第二十一話 七代目神。参戦
忘れてました!すみません!出しました!
「……頼むから、もうお前、問題行動起こすな……」
俺がそう言って、ため息をついた。その時だった。
「いやー、それはちときついな」
「……あ?」
あまりにも、軽い声。
もう、この声だけで、誰かがわかっちゃったわ。
ゆっくりと振り向くと空中に、タピオカを飲みながら立っている水着姿のおっさんがいた。
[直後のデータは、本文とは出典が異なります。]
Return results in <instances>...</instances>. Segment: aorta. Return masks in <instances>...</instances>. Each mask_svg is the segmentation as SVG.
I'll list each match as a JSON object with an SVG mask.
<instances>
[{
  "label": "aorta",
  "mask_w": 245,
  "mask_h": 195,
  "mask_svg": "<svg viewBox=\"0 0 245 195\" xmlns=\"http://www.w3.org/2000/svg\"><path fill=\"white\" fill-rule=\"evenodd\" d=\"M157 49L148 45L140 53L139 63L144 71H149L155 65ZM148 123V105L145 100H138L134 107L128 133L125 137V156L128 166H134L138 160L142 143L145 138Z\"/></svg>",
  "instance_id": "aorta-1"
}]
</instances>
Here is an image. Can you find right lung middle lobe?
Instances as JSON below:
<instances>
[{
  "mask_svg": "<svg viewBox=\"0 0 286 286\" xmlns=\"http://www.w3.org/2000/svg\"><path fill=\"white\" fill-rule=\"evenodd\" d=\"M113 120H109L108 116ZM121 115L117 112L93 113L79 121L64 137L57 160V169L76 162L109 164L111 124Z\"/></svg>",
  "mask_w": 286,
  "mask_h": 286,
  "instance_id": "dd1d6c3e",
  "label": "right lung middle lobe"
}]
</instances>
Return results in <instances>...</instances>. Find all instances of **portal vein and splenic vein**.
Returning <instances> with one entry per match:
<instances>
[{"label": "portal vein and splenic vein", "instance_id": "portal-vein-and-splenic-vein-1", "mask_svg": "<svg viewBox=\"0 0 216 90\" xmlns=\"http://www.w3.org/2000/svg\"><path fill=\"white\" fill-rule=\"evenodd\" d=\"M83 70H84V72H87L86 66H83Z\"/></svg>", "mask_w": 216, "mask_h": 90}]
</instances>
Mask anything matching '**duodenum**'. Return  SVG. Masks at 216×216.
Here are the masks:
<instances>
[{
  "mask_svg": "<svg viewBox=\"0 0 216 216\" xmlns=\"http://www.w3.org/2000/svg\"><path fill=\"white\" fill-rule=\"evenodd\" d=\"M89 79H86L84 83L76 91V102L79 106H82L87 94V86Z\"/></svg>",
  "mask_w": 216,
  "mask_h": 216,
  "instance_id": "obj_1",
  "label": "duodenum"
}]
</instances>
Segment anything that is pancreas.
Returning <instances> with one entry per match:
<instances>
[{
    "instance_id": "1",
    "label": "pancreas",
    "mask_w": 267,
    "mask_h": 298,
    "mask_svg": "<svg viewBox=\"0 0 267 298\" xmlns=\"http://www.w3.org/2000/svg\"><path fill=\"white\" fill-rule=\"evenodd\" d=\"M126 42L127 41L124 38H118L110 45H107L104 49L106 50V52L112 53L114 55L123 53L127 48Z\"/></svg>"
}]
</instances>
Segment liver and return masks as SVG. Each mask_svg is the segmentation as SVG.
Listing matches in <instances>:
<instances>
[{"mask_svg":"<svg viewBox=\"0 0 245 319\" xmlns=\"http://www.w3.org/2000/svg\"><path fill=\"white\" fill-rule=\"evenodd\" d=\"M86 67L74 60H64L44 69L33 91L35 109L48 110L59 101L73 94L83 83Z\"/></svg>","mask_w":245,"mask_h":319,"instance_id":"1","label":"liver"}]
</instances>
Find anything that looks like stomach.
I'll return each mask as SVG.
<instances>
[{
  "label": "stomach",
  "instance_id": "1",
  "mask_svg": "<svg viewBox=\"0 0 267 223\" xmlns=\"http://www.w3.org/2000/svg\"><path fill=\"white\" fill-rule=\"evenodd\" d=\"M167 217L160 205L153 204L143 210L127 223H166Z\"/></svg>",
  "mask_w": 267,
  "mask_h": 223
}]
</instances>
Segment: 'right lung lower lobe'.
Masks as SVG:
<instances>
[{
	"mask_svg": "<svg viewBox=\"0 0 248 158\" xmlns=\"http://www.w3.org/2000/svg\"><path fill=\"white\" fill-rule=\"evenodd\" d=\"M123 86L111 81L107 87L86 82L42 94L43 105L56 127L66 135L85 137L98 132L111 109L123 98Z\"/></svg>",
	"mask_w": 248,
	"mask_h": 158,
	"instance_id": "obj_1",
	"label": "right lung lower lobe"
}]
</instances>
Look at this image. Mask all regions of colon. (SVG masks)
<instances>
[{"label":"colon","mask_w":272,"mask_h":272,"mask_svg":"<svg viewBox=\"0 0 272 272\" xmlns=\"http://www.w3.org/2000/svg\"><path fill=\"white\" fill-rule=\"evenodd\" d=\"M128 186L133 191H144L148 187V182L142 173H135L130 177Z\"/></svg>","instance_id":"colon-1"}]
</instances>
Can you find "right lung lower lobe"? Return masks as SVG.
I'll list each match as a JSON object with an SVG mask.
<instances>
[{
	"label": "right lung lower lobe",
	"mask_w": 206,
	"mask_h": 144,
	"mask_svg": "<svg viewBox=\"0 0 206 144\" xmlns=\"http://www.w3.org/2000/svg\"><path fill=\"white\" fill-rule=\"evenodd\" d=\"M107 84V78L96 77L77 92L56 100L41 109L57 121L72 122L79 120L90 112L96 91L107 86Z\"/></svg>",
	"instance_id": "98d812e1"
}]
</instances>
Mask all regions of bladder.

だが、そのおっさんからは俺に匹敵するほどの神威が漏れ出している。
「よう。俊、いや、エイドよ。元気しとるか?」
思考が一瞬フリーズしたが、思考上昇で、状況を把握する。
「……帰れ」
そいつは、忘れたくても、忘れられなかった奴だ。
アンナとロッドは完全に固まってる。
「だれ……ですか……?」
アンナが恐る恐る聞く。
ミカエルが、いつも通りの外受けの笑顔で答えた。
「……元・第七代神。セブノックですよ」
「元って言うな元って。まだ現役みたいなもんじゃろ?」
「いいえ。エイド様が神の座に着いた時点で貴方様は過去の存在です」
ピキッ、とミカエルのこめかみに血管浮いてる。
忠犬の様子を見て、セブノックはゲラゲラと笑う。
「やっぱり。相変わらずじゃのぉお前」
ミカエルは、セブノックのことに関しては、俺が聞いても答えてくれなかったが、やっぱり苦手なんだな。
とりあえず、セブノックに聞いてみるか。
「で?何しに来た」
その言葉と同時にセブノックに正拳突きを打ち込むが、セブノックは、くるっと空中で一回転して避けやがった。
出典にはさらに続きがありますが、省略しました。